## YOUR INSTRUCTIONS
Nothing but the lines below between the line holding "M148,431l15,22 -23,16 -15,-22z" and the line holding "M997,784l14,11 -7,9 -14,-12z", inclusive, should appear in the answer, each set down exactly.

- Opening Delimiter -

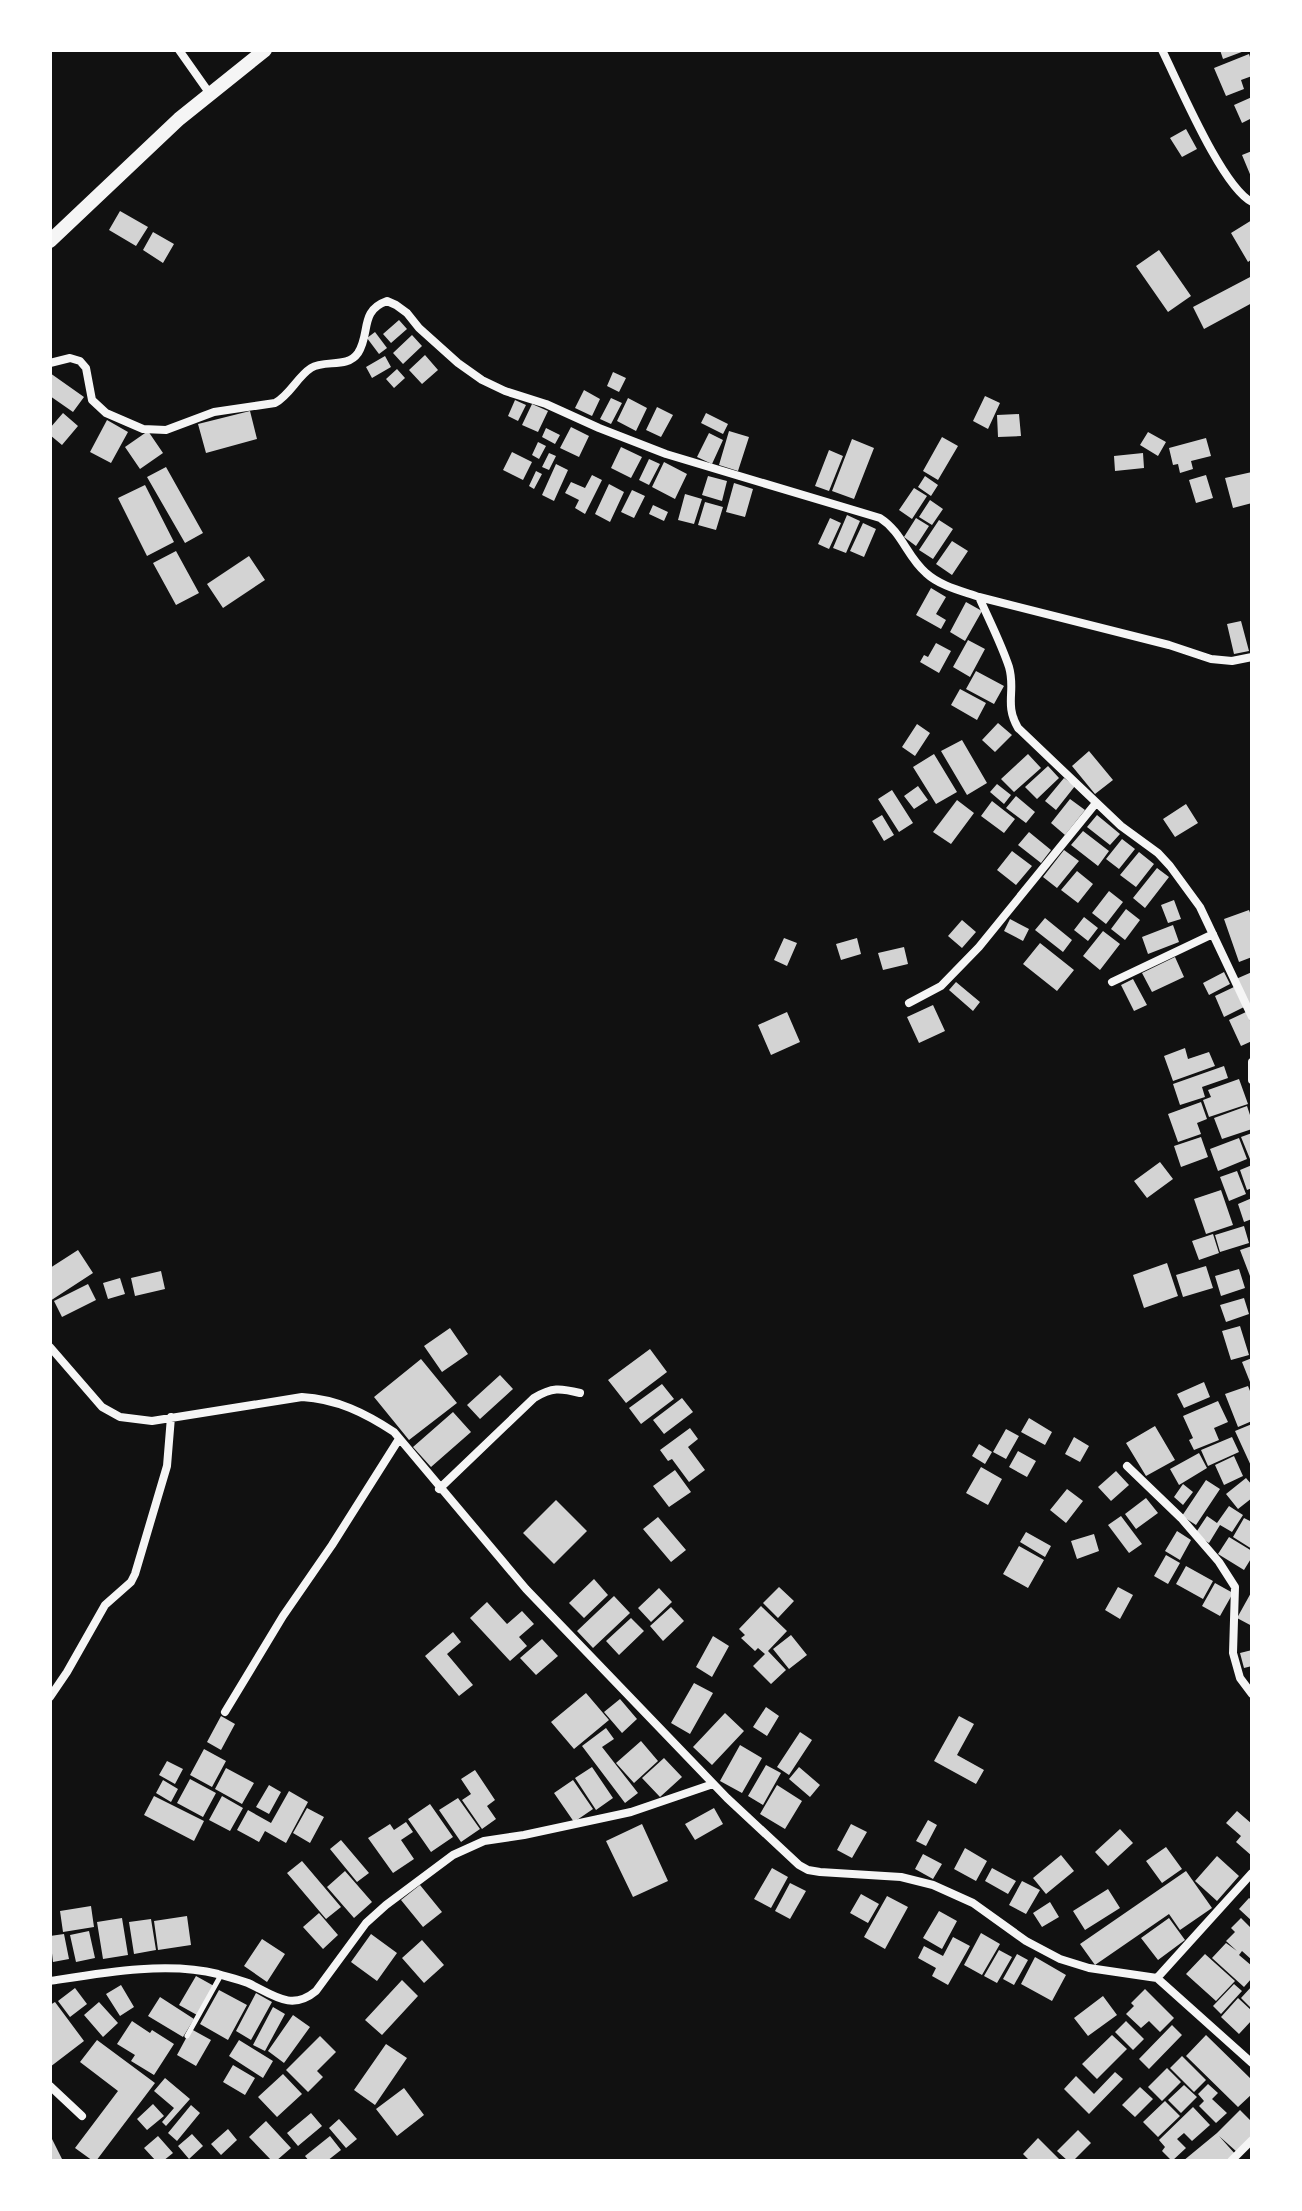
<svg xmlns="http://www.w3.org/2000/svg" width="1302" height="2211" viewBox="0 0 1302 2211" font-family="'Titillium Web',sans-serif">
<rect width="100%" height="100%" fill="#111"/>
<path fill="#d3d3d3" d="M1220,50h27l-24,9z
M1249,54l3,9v13l-11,4 3,9 -18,7 -12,-28z
M1252,97v21l-10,5 -8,-18z
M1186,129l11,20 -15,8 -12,-19z
M1252,151v28l-10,-24z
M120,211l28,16 -12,19 -27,-16z
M1252,220v39l-4,3 -17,-29z
M153,232l21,12 -11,19 -20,-13z
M1159,250l32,46 -23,16 -32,-46z
M1252,276v27l-48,26 -11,-22z
M399,320l8,9 -16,14 -8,-9z
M375,332l12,16 -8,6 -12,-16z
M412,335l10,11 -19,18 -10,-11z
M425,355l13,15 -16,14 -13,-14z
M385,356l6,11 -19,11 -6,-11z
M397,369l8,9 -11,10 -8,-9z
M613,372l13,6 -7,14 -12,-6z
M50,373l34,24 -11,15 -23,-16z
M584,390l16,9 -8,17 -17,-8z
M985,396l15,7 -12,26 -15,-8z
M611,398l11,5 -11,21 -11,-5z
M628,398l19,10 -11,23 -19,-10z
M515,400l11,5 -8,16 -10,-5z
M532,404l16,7 -10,21 -16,-7z
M657,407l16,8 -12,22 -15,-7z
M250,411l7,28 -51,14 -8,-29z
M63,413l15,13 -16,19 -12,-10v-7z
M706,413l22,11 -5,10 -22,-11z
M1019,414l2,22 -23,1 -1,-22z
M107,420l21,12 -17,31 -21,-11z
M571,427l18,9 -10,21 -19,-9z
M546,428l14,7 -5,9 -13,-7z
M148,431l15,22 -23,16 -15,-22z
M729,431l20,6 -11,34 -19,-6z
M1148,432l18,10 -8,14 -18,-11z
M709,433l14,7 -11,24 -15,-7z
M942,437l16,9 -20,34 -15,-9z
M1206,438l5,18 -20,5 2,8 -13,4 -2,-9 -5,1 -4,-17z
M852,439l22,9 -20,51 -22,-8z
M538,442l8,4 -7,13 -7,-4z
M621,447l21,10 -11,21 -20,-10z
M829,450l14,6 -14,35 -14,-5z
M512,452l20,10 -9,18 -20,-10z
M549,453l7,3 -7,14 -7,-3z
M1143,453l1,15 -29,3 -1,-15z
M649,459l11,5 -11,21 -10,-5z
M664,462l23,12 -12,25 -23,-12z
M556,464l12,6 -14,31 -12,-6z
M166,467l37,66 -18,10 -38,-66z
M536,471l6,3 -8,15 -5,-3z
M1252,472v31l-19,5 -8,-30z
M592,475l10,5 -17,34 -10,-6 4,-8 -14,-7 6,-11 14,6z
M1206,475l7,23 -17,5 -7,-23z
M708,476l19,5 -5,20 -20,-6z
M925,476l13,9 -7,11 -13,-9z
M734,483l19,6 -8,28 -19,-5z
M609,484l15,8 -14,30 -15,-8z
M145,485l29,57 -27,14 -29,-58z
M914,488l13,8 -15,23 -13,-9z
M632,490l13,6 -11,22 -13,-6z
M685,494l17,5 -8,25 -16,-4z
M930,500l13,9 -11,16 -13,-8z
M705,502l18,5 -7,23 -18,-5z
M653,505l15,7 -4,9 -15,-7z
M847,515l13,6 -14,32 -13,-5z
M830,518l11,5 -12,26 -11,-5z
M916,518l13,8 -13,20 -12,-9z
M939,520l14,9 -20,30 -14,-9z
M863,523l13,6 -12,28 -14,-6z
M952,541l16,10 -16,24 -16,-11z
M176,551l23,42 -23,12 -23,-42z
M249,556l16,24 -42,28 -16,-24z
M931,588l15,9 -10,17 10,6 -5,9 -25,-14z
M966,602l16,9 -17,30 -15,-9z
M1241,621l8,30 -15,3 -7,-30z
M968,640l17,9 -15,28 -17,-10z
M936,643l15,8 -12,22 -19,-11 4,-7 4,2z
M976,671l28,15 -10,18 -28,-15z
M960,689l26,14 -9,17 -26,-15z
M998,723l14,12 -17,17 -13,-12z
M917,724l13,9 -15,23 -13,-9z
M962,740l25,43 -20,12 -26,-44z
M1089,751l24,29 -18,14 -23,-28z
M934,754l23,38 -21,12 -23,-37z
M1028,754l13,14 -27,24 -13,-13z
M1048,766l11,12 -22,21 -12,-12z
M1064,778l11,8 -19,24 -11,-9z
M997,784l14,11 -7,9 -14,-12z
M918,786l10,14 -14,9 -10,-13z
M892,790l21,33 -14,9 -21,-33z
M1016,796l19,16 -9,11 -20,-15z
M1070,799l15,11 -20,25 -14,-12z
M957,800l17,13 -23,31 -18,-12z
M992,801l23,18 -11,14 -23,-17z
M1186,804l12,19 -23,14 -12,-18z
M882,815l12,20 -10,6 -12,-20z
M1097,815l23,19 -10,11 -23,-18z
M1083,831l26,20 -11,15 -27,-21z
M1029,832l22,18 -10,13 -23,-18z
M1122,839l13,10 -16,20 -13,-10z
M1064,850l15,11 -22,27 -14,-11z
M1012,851l20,15 -16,19 -19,-15z
M1139,852l15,12 -18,23 -16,-12z
M1157,868l12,9 -24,31 -12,-10z
M1077,871l16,13 -15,19 -17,-13z
M1109,891l14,11 -17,22 -14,-11z
M1174,900l7,19 -13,4 -7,-18z
M1126,909l14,11 -15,20 -14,-11z
M1249,910l3,8v39l-13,5 -15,-43z
M1084,917l14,11 -10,13 -14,-11z
M1045,918l27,22 -9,12 -28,-22z
M1010,919l19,10 -6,12 -19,-10z
M962,920l14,12 -14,16 -14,-12z
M1173,925l6,17 -31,12 -6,-17z
M1103,931l17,13 -20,26 -17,-14z
M784,938l13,5 -10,23 -13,-6z
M857,938l4,16 -20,6 -5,-16z
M1040,943l34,27 -17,21 -34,-27z
M904,947l4,17 -25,6 -5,-17z
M1175,957l9,20 -32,15 -10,-19z
M1224,972l6,12 -21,11 -6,-12z
M1252,972v41l-16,-34z
M1133,979l14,26 -13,6 -13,-26z
M956,982l24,20 -7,9 -24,-21z
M1234,987l10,20 -20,10 -9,-21z
M933,1005l12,26 -26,12 -12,-26z
M787,1012l13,30 -29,13 -13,-30z
M1246,1012l6,13v16l-11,5 -12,-26z
M1185,1048l3,11 21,-7 6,14 -42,15 -9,-25z
M1224,1066l4,12 -26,9 3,10 -25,8 -7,-21z
M1239,1079l9,25 -39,13 -6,-17 8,-3 -3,-7z
M1201,1102l6,17 -10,4 4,11 -23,8 -10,-28z
M1247,1106l5,15v8l-30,10 -8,-21z
M1252,1133v31l-11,-27z
M1201,1137l7,20 -27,10 -7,-21z
M1239,1138l8,21 -29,12 -8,-22z
M1160,1162l13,17 -26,19 -13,-17z
M1252,1165v23l-5,2 -7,-20z
M1237,1171l9,23 -17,7 -9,-24z
M1221,1190l12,35 -27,9 -12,-35z
M1252,1198v21l-8,3 -6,-18z
M1244,1226l5,17 -29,9 -5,-17z
M1213,1234l6,19 -20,7 -7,-19z
M1252,1246v30h-2l-10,-26z
M78,1250l15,23 -43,28v-33z
M1167,1263l11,33 -34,12 -11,-33z
M1206,1266l7,22 -30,9 -7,-22z
M1239,1269l6,19 -24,8 -6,-20z
M161,1271l4,18 -30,7 -4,-18z
M120,1278l5,16 -17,5 -5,-16z
M88,1284l8,16 -34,17 -8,-16z
M1244,1298l5,16 -23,8 -6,-17z
M1240,1326l9,29 -18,5 -9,-29z
M450,1328l18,26 -26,18 -18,-26z
M650,1349l17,23 -41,31 -18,-23z
M1252,1358v29l-10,-25z
M421,1359l36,44 -48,37 -35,-43z
M500,1375l13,14 -33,30 -13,-14z
M1204,1382l6,15 -26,11 -7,-14z
M662,1384l12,15 -33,25 -12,-16z
M1248,1386l4,10v25l-14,6 -13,-33z
M682,1398l11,14 -29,22 -11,-14z
M1218,1401l10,21 -14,6 5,12 -25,10 -5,-10 4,-2 -10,-22z
M453,1412l18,20 -40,35 -18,-20z
M1029,1418l23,14 -7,13 -24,-13z
M1252,1424v44l-17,-37z
M1155,1426l20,34 -29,16 -20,-33z
M690,1428l8,11 -10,8 17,23 -16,12 -17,-23 -4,2 -8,-11z
M1006,1429l13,7 -13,23 -13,-7z
M1074,1437l15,9 -9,16 -15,-8z
M1232,1437l7,15 -31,14 -7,-16z
M979,1444l13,8 -7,12 -13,-8z
M1018,1451l18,10 -9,16 -18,-10z
M1199,1453l8,15 -28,17 -9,-16z
M1234,1456l9,20 -19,9 -9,-20z
M981,1467l21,12 -14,26 -22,-12z
M675,1470l16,22 -22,15 -16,-21z
M1116,1471l13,14 -18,16 -13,-14z
M1246,1478l6,7v13l-14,11 -12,-15z
M1206,1480l14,9 -24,36 -14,-9z
M1183,1484l10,8 -10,13 -9,-8z
M1067,1489l16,12 -17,22 -16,-13z
M1146,1498l12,15 -22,16 -11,-15z
M556,1500l31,31 -33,33 -31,-31z
M1229,1506l14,9 -11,17 -12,-7 -11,18 -14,-9 12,-18 10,7z
M1121,1516l21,28 -13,9 -21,-28z
M658,1517l28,33 -15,12 -28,-33z
M1244,1518l8,4v27l-19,-12z
M1177,1531l14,9 -11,20 -15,-9z
M1026,1532l25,14 -6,11 -25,-15z
M1094,1534l5,17 -22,8 -6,-18z
M1229,1537l23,14v6l-8,13 -26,-16z
M1019,1546l25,14 -16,28 -25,-14z
M1166,1555l14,8 -12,21 -14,-8z
M1186,1566l27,15 -10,18 -27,-15z
M594,1579l14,16 -24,23 -15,-15z
M1215,1583l18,10 -13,23 -18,-10z
M779,1587l15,14 -16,17 -15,-15z
M1118,1587l15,8 -13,24 -15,-9z
M659,1588l13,14 -21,20 -13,-14z
M1252,1591v35l-15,-8z
M614,1596l16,17 -37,35 -16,-17z
M487,1602l20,22 15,-13 12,13 -15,13 8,9 -17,15 -40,-43z
M761,1606l26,25 -19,20 18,19 -15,14 -18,-18 12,-12 -7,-6 -3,3 -14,-13 4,-3 -6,-6z
M671,1607l13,14 -21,20 -13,-15z
M631,1618l13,13 -25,24 -13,-14z
M453,1632l8,10 -14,12 26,31 -14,11 -34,-40z
M791,1635l16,20 -18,14 -16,-20z
M713,1636l16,10 -17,31 -16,-10z
M542,1639l16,17 -22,19 -16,-17z
M1252,1650v16l-8,2 -4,-15z
M694,1683l19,10 -23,41 -19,-11z
M586,1693l23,27 -35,29 -23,-27z
M620,1699l17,20 -15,14 -18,-21z
M766,1707l13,9 -12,20 -14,-9z
M725,1713l19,18 -32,34 -19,-18z
M221,1716l14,8 -14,26 -14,-8z
M959,1716l15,8 -17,31 27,15 -8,14 -42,-23z
M606,1728l8,11 -12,8 36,46 -13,10 -43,-57z
M800,1732l12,8 -23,35 -12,-8z
M641,1741l17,20 -24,22 -18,-20z
M740,1745l22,13 -20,35 -22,-12z
M204,1749l22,12 -14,26 -22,-12z
M664,1758l18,19 -22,20 -18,-19z
M167,1761l16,8 -8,15 -16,-9z
M766,1765l15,8 -18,32 -15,-9z
M592,1767l21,31 -17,12 -21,-32z
M799,1767l21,18 -10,12 -21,-18z
M226,1768l28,15 -12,21 -27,-15z
M475,1770l20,30 -8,6 9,13 -14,10 -20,-29 9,-6 -10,-15z
M190,1779l26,14 -13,24 -26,-14z
M163,1780l15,9 -7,13 -15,-9z
M573,1780l20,29 -19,13 -20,-29z
M269,1785l12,7 -12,22 -13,-7z
M777,1785l25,16 -17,28 -25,-15z
M289,1791l19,11 -22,41 -21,-12 -6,11 -22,-12 11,-20 23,13z
M154,1796l50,25 -10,20 -50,-26z
M222,1796l21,12 -13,23 -21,-11z
M458,1798l22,31 -19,13 -22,-32z
M430,1804l23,33 -22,15 -23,-33z
M307,1808l17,9 -14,26 -17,-10z
M714,1808l9,16 -28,16 -10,-16z
M1237,1811l15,13v32l-16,-14 5,-6 -15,-13z
M928,1820l9,5 -11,21 -10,-5z
M406,1822l7,10 -12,8 13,19 -21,14 -25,-35 22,-14 4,6z
M642,1824l26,57 -35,16 -27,-56z
M851,1824l16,8 -15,26 -15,-8z
M1120,1829l13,14 -25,23 -13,-14z
M341,1840l28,33 -12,9 -27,-33z
M1166,1847l16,22 -20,14 -16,-22z
M965,1848l22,13 -11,20 -22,-12z
M923,1854l19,10 -9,15 -18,-10z
M1061,1855l13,16 -28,23 -13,-16z
M1217,1856l22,20 -22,25 -22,-20z
M302,1861l39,46 -15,12 -39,-46z
M772,1868l16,9 -17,31 -17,-9z
M992,1868l24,13 -8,13 -23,-13z
M345,1871l27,31 -18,16 -27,-31z
M1186,1871l26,37 -32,22 -11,-16 -74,51 -15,-21z
M1022,1881l18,9 -14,24 -17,-9z
M790,1883l16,8 -16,28 -15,-8z
M420,1885l22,27 -19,15 -22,-27z
M1108,1889l12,19 -35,22 -12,-19z
M861,1894l18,10 -11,19 -18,-10z
M887,1896l21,11 -23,42 -21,-12z
M1249,1898l3,2v21l-13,-12z
M1050,1902l9,15 -17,10 -9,-14z
M91,1906l3,21 -31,5 -3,-21z
M939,1911l18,10 -15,28 -19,-11z
M319,1913l19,22 -15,14 -20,-22z
M187,1916l4,29 -33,5 -4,-29z
M122,1918l6,37 -25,4 -6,-37z
M1169,1918l16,22 -27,20 -17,-22z
M1241,1918l11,11v31l-10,-9 -3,4 13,11v12l-8,9 -32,-29 14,-15 11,8 -11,-10 9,-9 -4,-4z
M151,1919l5,31 -22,4 -5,-32z
M89,1931l6,27 -19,4 -6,-27z
M981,1933l19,11 -18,31 -18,-10z
M64,1934l5,25 -16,3 -3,-26z
M371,1934l26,19 -20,28 -26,-19z
M953,1937l17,9 -22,39 -16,-9 4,-8 -18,-10 6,-12 19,10z
M262,1939l23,15 -18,28 -23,-16z
M422,1940l22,25 -20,18 -22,-25z
M999,1950l13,7 -15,26 -13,-7z
M1017,1954l11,6 -14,25 -11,-6z
M1205,1954l30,27 -19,20 -30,-27z
M1035,1957l31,18 -14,26 -31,-17z
M196,1976l18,10 -17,29 -18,-10z
M402,1980l16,16 -36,39 -17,-15z
M1234,1984l8,7 -21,23 -8,-8z
M121,1985l13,22 -14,9 -14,-22z
M1252,1986v23l-11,-11z
M75,1988l12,16 -17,13 -12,-16z
M1145,1989l29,29 -14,14 -11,-11 -8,7 -15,-14 8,-8 -3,-3z
M219,1990l28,15 -19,35 -28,-16z
M256,1993l16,9 -21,38 -15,-9z
M1103,1996l14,19 -29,21 -14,-18z
M160,1997l34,22 -11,18 -35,-21z
M1238,1998l14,13v9l-13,14 -18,-17z
M55,2002l29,39 -34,26v-62z
M99,2002l19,21 -15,14 -19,-22z
M273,2007l12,7 -20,37 -12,-6z
M293,2015l17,12 -26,36 -16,-12z
M132,2021l18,12 2,-3 22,14 -20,31 -23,-14 4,-6 -18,-11z
M1126,2021l18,18 -11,11 -18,-18z
M1172,2025l10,10 -33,34 -10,-10z
M191,2029l20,11 -15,26 -19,-11z
M1112,2035l15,14 -30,30 -15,-15z
M1206,2035l46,45v14l-14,13 -52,-51z
M320,2036l16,16 -19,19 6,6 -15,15 -22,-22z
M97,2040l58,43 -59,78h-3l-18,-13 43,-57 -38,-29z
M239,2040l34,21 -10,17 -34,-22z
M386,2044l21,14 -32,47 -21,-15z
M1182,2056l24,24 -12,12 -24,-24z
M233,2065l22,13 -10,17 -22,-13z
M1167,2068l14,14 -19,19 -14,-14z
M1115,2072l8,7 -34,35 -25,-25 12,-13 18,18z
M283,2074l19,20 -25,23 -19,-20z
M165,2078l25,21 -24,27 -4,-4 12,-14 -20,-17z
M1208,2084l10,9 -6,6 15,14 -11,10 -17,-17 5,-5 -6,-7z
M1184,2085l13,12 -16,16 -13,-13z
M1140,2087l13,12 -18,18 -13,-12z
M404,2088l20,27 -27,21 -21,-27z
M1165,2101l15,15 -22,21 -15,-15z
M153,2104l11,12 -17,14 -10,-11z
M191,2105l9,8 -23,28 -9,-8z
M1193,2107l17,18 -18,16 -8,-8 -7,6 9,9 -14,13 -10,-10 3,-4 -6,-7z
M1240,2110l12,12v15l-15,15 -18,-16 17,19 -7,6h-46l34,-28z
M311,2113l11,13 -24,20 -11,-13z
M339,2119l18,20 -11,9 -17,-20z
M266,2121l25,27 -15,13h-4l-23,-24z
M228,2129l9,11 -16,15 -10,-11z
M1078,2130l13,13 -18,18h-5l-11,-10z
M192,2134l11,12 -14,13 -11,-13z
M50,2135l13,26h-13z
M158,2136l15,17 -10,8h-7l-12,-13z
M330,2136l11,14 -14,11h-18l-4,-5z
M1038,2138l23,23h-31l-7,-7z"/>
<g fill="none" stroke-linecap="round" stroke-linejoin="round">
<path stroke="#f5f5f5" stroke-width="5" d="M187,2036l34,-61"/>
<path stroke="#f5f5f5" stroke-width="8" d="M179,50l31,44
M1162,50c17,34 60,137 90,152
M50,363l20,-5 10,3 6,7 6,32 14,13 37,16 23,1 48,-18 61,-9c15,-8 22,-26 36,-35 14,-9 36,1 47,-15 13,-20 1,-42 29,-52l9,4 11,8 12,15 39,35 24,17 23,11 41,13 53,24 67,26 214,64c22,14 27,39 46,55 14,13 36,18 53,24 10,23 22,46 30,70 7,24 -5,37 9,61l103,98 37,27 12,13 30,41 52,110
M979,597l190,48 42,14 21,2 20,-4
M1112,982l101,-48
M909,1003l32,-17 38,-39 117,-144
M1252,1062v18
M50,1347l52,60 18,10 32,4 150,-24c35,2 63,16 92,35l132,157 201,209 72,67 9,5 12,2 81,5 32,8 40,18 53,38 34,18 29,9 68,10 95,85
M1127,1466l54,52 38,44 16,25 -2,66 7,25 12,16
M439,1489l95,-91c18,-11 26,-10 46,-5
M50,1697l17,-25 38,-67 26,-23 4,-8 32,-108 4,-49
M225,1712l58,-96 49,-71 67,-106
M1157,1978l95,-105
M50,1981c51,-8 117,-20 168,-7 10,3 20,5 30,9 24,11 43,29 68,8l50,-68 20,-18 67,-50 31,-14 40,-6 107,-23 82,-28
M50,2086l32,30
M1231,2161l21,-21"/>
<path stroke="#f5f5f5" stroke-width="14" d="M50,241l129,-122 86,-69"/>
</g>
<rect width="1302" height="2211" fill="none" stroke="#ffffff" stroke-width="104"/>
</svg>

- Closing Delimiter -

## RESPONSE
M148,431l15,22 -23,16 -15,-22z
M729,431l20,6 -11,34 -19,-6z
M1148,432l18,10 -8,14 -18,-11z
M709,433l14,7 -11,24 -15,-7z
M942,437l16,9 -20,34 -15,-9z
M1206,438l5,18 -20,5 2,8 -13,4 -2,-9 -5,1 -4,-17z
M852,439l22,9 -20,51 -22,-8z
M538,442l8,4 -7,13 -7,-4z
M621,447l21,10 -11,21 -20,-10z
M829,450l14,6 -14,35 -14,-5z
M512,452l20,10 -9,18 -20,-10z
M549,453l7,3 -7,14 -7,-3z
M1143,453l1,15 -29,3 -1,-15z
M649,459l11,5 -11,21 -10,-5z
M664,462l23,12 -12,25 -23,-12z
M556,464l12,6 -14,31 -12,-6z
M166,467l37,66 -18,10 -38,-66z
M536,471l6,3 -8,15 -5,-3z
M1252,472v31l-19,5 -8,-30z
M592,475l10,5 -17,34 -10,-6 4,-8 -14,-7 6,-11 14,6z
M1206,475l7,23 -17,5 -7,-23z
M708,476l19,5 -5,20 -20,-6z
M925,476l13,9 -7,11 -13,-9z
M734,483l19,6 -8,28 -19,-5z
M609,484l15,8 -14,30 -15,-8z
M145,485l29,57 -27,14 -29,-58z
M914,488l13,8 -15,23 -13,-9z
M632,490l13,6 -11,22 -13,-6z
M685,494l17,5 -8,25 -16,-4z
M930,500l13,9 -11,16 -13,-8z
M705,502l18,5 -7,23 -18,-5z
M653,505l15,7 -4,9 -15,-7z
M847,515l13,6 -14,32 -13,-5z
M830,518l11,5 -12,26 -11,-5z
M916,518l13,8 -13,20 -12,-9z
M939,520l14,9 -20,30 -14,-9z
M863,523l13,6 -12,28 -14,-6z
M952,541l16,10 -16,24 -16,-11z
M176,551l23,42 -23,12 -23,-42z
M249,556l16,24 -42,28 -16,-24z
M931,588l15,9 -10,17 10,6 -5,9 -25,-14z
M966,602l16,9 -17,30 -15,-9z
M1241,621l8,30 -15,3 -7,-30z
M968,640l17,9 -15,28 -17,-10z
M936,643l15,8 -12,22 -19,-11 4,-7 4,2z
M976,671l28,15 -10,18 -28,-15z
M960,689l26,14 -9,17 -26,-15z
M998,723l14,12 -17,17 -13,-12z
M917,724l13,9 -15,23 -13,-9z
M962,740l25,43 -20,12 -26,-44z
M1089,751l24,29 -18,14 -23,-28z
M934,754l23,38 -21,12 -23,-37z
M1028,754l13,14 -27,24 -13,-13z
M1048,766l11,12 -22,21 -12,-12z
M1064,778l11,8 -19,24 -11,-9z
M997,784l14,11 -7,9 -14,-12z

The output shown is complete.